A view of a road closed due to a pileup of snow.
A closed road during the polar vortex in Buffalo, N.Y., in January 2019. (Lindsay DeDario/Reuters)

As temperatures in the U.S. plummeted this week, the National Aeronautics and Space Administration made sure to remind Americans that climate change isn't out of the ordinary.

NASA Climate pointed to the long-term trends since humans began pouring greenhouse gases into the Earth's atmosphere.

Just because it's cold for a day, a week, or a season, it doesn't mean global warming is over. All months have been warming since recordkeeping began in 1880, including December. The main cause: human activities. Stay tuned next month for the Dec. 2022 data point. pic.twitter.com/IPYiKMWa9B

— NASA Climate (@NASAClimate) December 22, 2022

According to NASA Climate, the rate of change being experienced since the dawn of the Industrial Revolution is 10 times faster than the average rate of warming. The greenhouse effect was established in the late 19th century.

The atmospheric gases that have trapped more of the Sun's energy in the Earth system have been produced by human activities.

The impulse to deny climate change is tempting, but it's also worth remembering that the Earth's warming is a global phenomenon and that while one area may experience frigid temperatures, the planet as a whole continues to heat up.

Here is your friendly winter reminder that usually in this day and age when North America is frigidly shivering, most of the rest of the world experiences above average temperatures. I wonder why?🤔 pic.twitter.com/jF6TqerGgi

— Guy Walton (@climateguyw) December 23, 2022

More than 170 people died and 4.5 million homes and businesses were left without power as a result of a polar vortex that hit the Great Plains in February of 2021. There are studies linking the winter outbreak to climate change. Due to the fact that the Arctic is warming faster than any other region on Earth, higher temperatures have been shown to weaken the behavior of polar vortices so that they wander south over the continental U.S.

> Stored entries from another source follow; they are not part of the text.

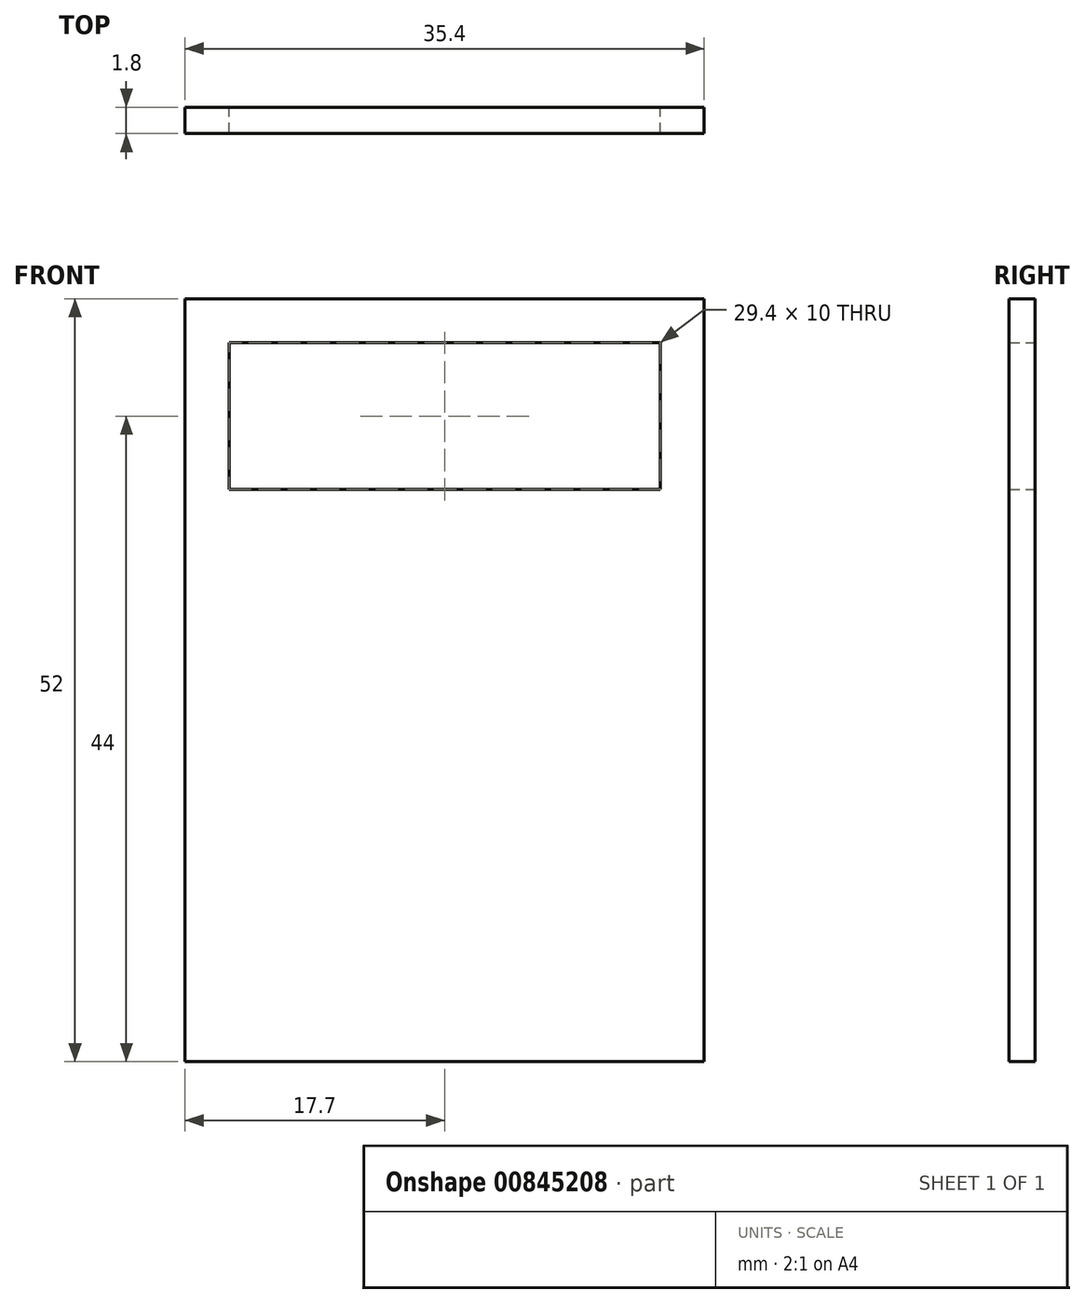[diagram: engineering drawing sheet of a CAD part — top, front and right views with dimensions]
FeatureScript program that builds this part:
annotation { "Feature Type Name" : "Feature", "Feature Type Description" : "" }
export const myFeature = defineFeature(function(context is Context, id is Id, definition is map)
    precondition{}
    {
        {
            var Q0;
            Q0=qCreatedBy(makeId("Front.planeOp"),FACE);
            var sketch = newSketch(context, id + "F0", { "sketchPlane" : qUnion([Q0])});
            skLineSegment(sketch, "E0.bottom", {"start": v(-17.7, 26) * mm, "end": v(17.7, 26) * mm});
            skLineSegment(sketch, "E0.top", {"start": v(-17.7, -26) * mm, "end": v(17.7, -26) * mm});
            skLineSegment(sketch, "E0.left", {"start": v(-17.7, 26) * mm, "end": v(-17.7, -26) * mm});
            skLineSegment(sketch, "E0.right", {"start": v(17.7, 26) * mm, "end": v(17.7, -26) * mm});
            skPoint(sketch, "E0.middle", {"position": v(0, 0) * mm});
            skLineSegment(sketch, "E1.bottom", {"start": v(-14.7, 13) * mm, "end": v(14.7, 13) * mm});
            skLineSegment(sketch, "E1.top", {"start": v(-14.7, 23) * mm, "end": v(14.7, 23) * mm});
            skLineSegment(sketch, "E1.left", {"start": v(-14.7, 13) * mm, "end": v(-14.7, 23) * mm});
            skLineSegment(sketch, "E1.right", {"start": v(14.7, 13) * mm, "end": v(14.7, 23) * mm});
            skPoint(sketch, "E1.middle", {"position": v(0, 18) * mm});
            skSolve(sketch);
        }
        {
            var Q0;
            Q0=qSketchRegion(id+"F0",true);
            extrude(context, id + "F1", {"entities" : qUnion([Q0]), "depth" : 1.8 * mm, "offsetDistance" : 25 * mm});
        }
    });
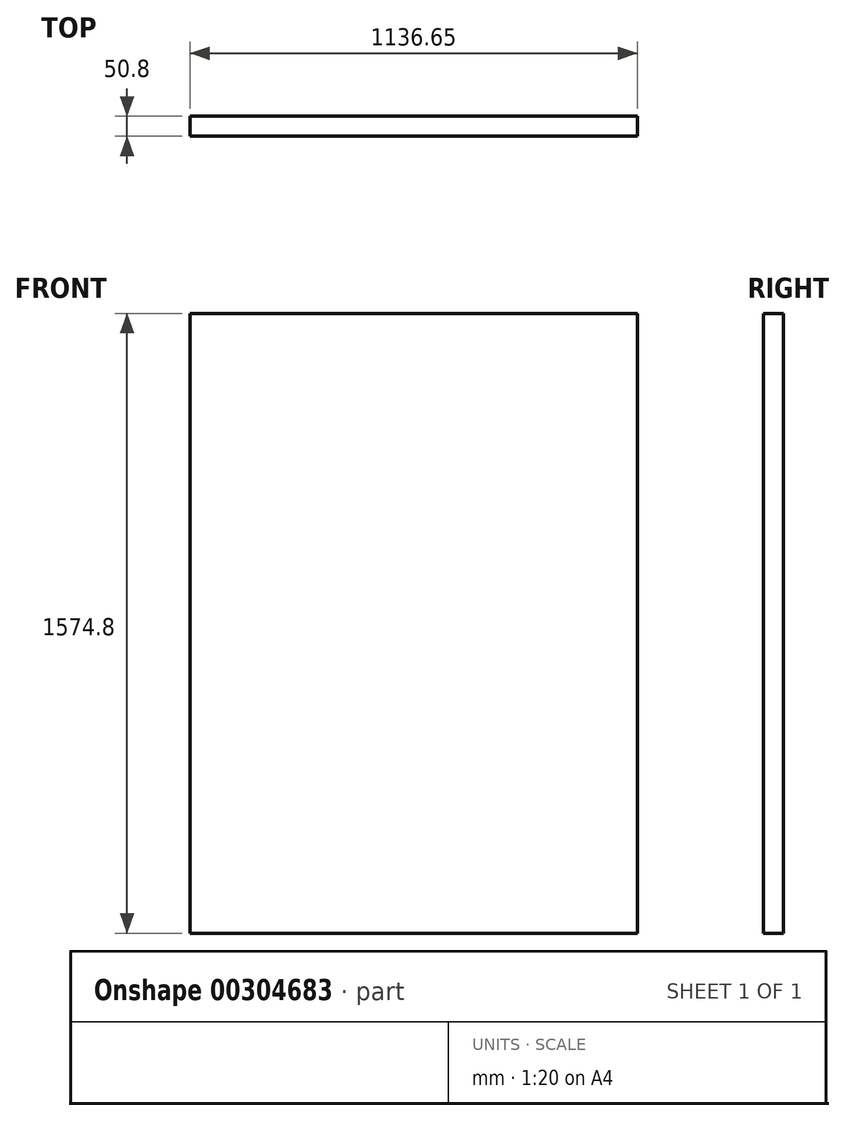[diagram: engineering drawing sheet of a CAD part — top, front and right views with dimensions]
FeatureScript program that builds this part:
annotation { "Feature Type Name" : "Feature", "Feature Type Description" : "" }
export const myFeature = defineFeature(function(context is Context, id is Id, definition is map)
    precondition{}
    {
        {
            var Q0;
            Q0=qCreatedBy(makeId("Front.planeOp"),FACE);
            var sketch = newSketch(context, id + "F0", { "sketchPlane" : qUnion([Q0])});
            skLineSegment(sketch, "E0.bottom", {"start": v(-561.61, 925.72) * mm, "end": v(575.04, 925.72) * mm});
            skLineSegment(sketch, "E0.top", {"start": v(-561.61, -649.08) * mm, "end": v(575.04, -649.08) * mm});
            skLineSegment(sketch, "E0.left", {"start": v(-561.61, 925.72) * mm, "end": v(-561.61, -649.08) * mm});
            skLineSegment(sketch, "E0.right", {"start": v(575.04, 925.72) * mm, "end": v(575.04, -649.08) * mm});
            skSolve(sketch);
        }
        {
            var Q0;
            Q0=makeQuery(id+"F0.imprint","IMPRINT",FACE,{"disambiguationData":[TD([[makeQuery(id+"F0.imprint","IMPRINT",EDGE,{"derivedFrom":sQuery(id+"F0.wireOp",EDGE,"E0.bottom")}),-1.0]])]});
            extrude(context, id + "F1", {"entities" : qUnion([Q0]), "depth" : 50.8 * mm});
        }
    });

Those seemingly counterintuitive findings have done little to quell the climate change denialism that is prevalent on social media in the winter months, promoting versions of the view "If global warming is actually happening, how come it's so cold outside?" The most famous example of faulty logic was in February of 2015.

The chairman of the Environment and Public Works Committee asked the chair if he knew anything about the warmest year on record. There is a snowball just outside. It is very cold out. It's very un-seasonable.

The planet will experience cold winters for decades to come because of the rise in atmospheric CO2 and the decrease in sea ice.

"The bottom line is that not only are extreme cold events not inconsistent with the 1 degree Celsius of warming that we've already had, we can expect them to continue in the foreseeable future," Noah said.

The low temperatures that swept over Canada this week can be included. The longer-term trend shows that the number of record high daily temperatures continues to outnumber the number of record lows by 2:1. According to computer models, the disparity will grow to 50:1 by the end of the century.

A man walks along Lake Michigan at sunrise as temperatures hover around minus 8 degrees on Thursday in Chicago. (Scott Olson/Getty Images)

There is a temptation to dismiss the reality of climate change with more than one million homes without power in the U.S. A wave of climate denialism has coalesced on the social networking site.

Michael Mann, director of the Penn Center for Science, Sustainability and the Media at the University of Pennsylvania, has been alarmed by the increase in climate denialism on social media.

Mann told E&E News that social media was a primary medium for dissemination of the facts about the climate crisis. It becomes very difficult to communicate these facts, which is exactly what bad actors like Russia and Saudi Arabia want, by infecting the online discourse with massive troll and bot armies.

The effect of climate denialism can be felt at holiday gatherings and in the halls of Congress by those who claim that cold weather proves climate change isn't true. Climate scientists like Peter Gleick are familiar with these views.